'The Interview' Now Has a Perfect 10 Rating on IMDb
Thanks to 4chan.
Image: Sony Pictures Entertainment
The Interview, the North Korean-themed comedy that may have inspired hackers to steal and leak terabytes of data from Sony Pictures Entertainment, now has a perfect 10 rating from more than 21,000 fans on the Internet Movie Database as of the time of this writing, a higher score than Orson Welles' Citizen Kane.
The high rating is extra impressive considering the fact that nobody, except for a few critics who gave it middling reviews, has seen the film. Sony canceled its scheduled December 25th release after hackers threatened to release more stolen data and implied there would be 9/11-style violence against theaters that showed it.
The outpouring of public support came straight from the dank internet dungeon of 4chan's TV discussion message board, on which an anonymous user posted a thread on December 19th encouraging people to rate the movie a 10 so that North Korean leader Kim Jong-Un can get "FUCKED BY THE LONG DICK OF FREEDOM," as the original post suggests.
The first IMDb reviews for The Interview coincide with the thread's posting, and a subsequent thread in the 4chan subreddit on Reddit credits a "raid"—a beautiful and terrifying internet phenomenon in which users of a particular site invade another—for the film's high rating.
In short, a bunch of 4chan users trolled The Interview's IMDb page for freedom.
As IMDb user jmcd88 put it in their review, "Despite only watching the trailers, I am giving this film a 10/10 out of pure protest. It's such a shame to know that freedom of speech can be censored based off actions from another country."
That North Korea has denied any involvement in the hacks and the evidence that supposedly indicates their involvement has been called into question doesn't seem to matter to IMDb's cinematic freedom fighters. Most of the reviews have titles like "Sony's bad move," "If North Korea hate [sic] it…," and, more simply, "America."

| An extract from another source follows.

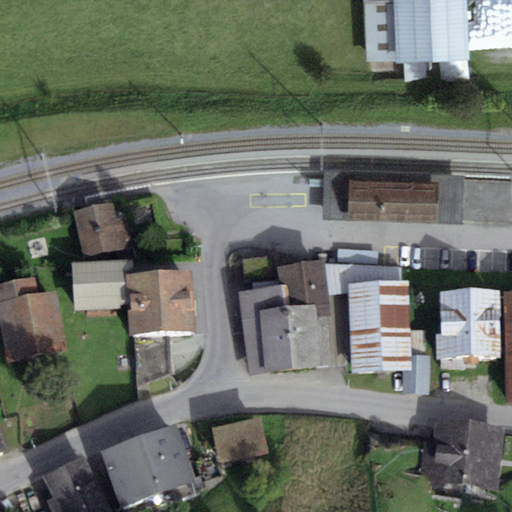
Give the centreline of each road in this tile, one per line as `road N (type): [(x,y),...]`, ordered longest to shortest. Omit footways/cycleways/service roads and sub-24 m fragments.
road 1 (residential): [(225,396),(217,241),(225,230),(511,237)]
road 2 (residential): [(225,396),(511,423)]
road 3 (residential): [(0,484),(114,431),(225,396)]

The most popular movie on IMDb is currently The Shawshank Redemption, another controversial ranking bolstered by proactive upvoting and downvoting from a dedicated following. That's followed closely by The Godfather. Both hold scores of 9.2 and have vote counts in the millions. If the outpouring of support for The Interview continues apace, it could very well become the most popular movie of all time on the site, an admirable achievement for a film virtually nobody has seen.
Of course, this all depends on the movie not being a complete turd, a wager which is really anybody's game right now.
At the very least, The Interview's newfound IMDb popularity bodes well for an eventual release of the movie, which some speculate will be on Sony's own ad-run streaming site, Crackle, which has been slowly building its online presence through exclusive licensing deals. Can you say, "false flag?" Actually, don't. Please. This horrorshow of a public spectacle is insane enough already.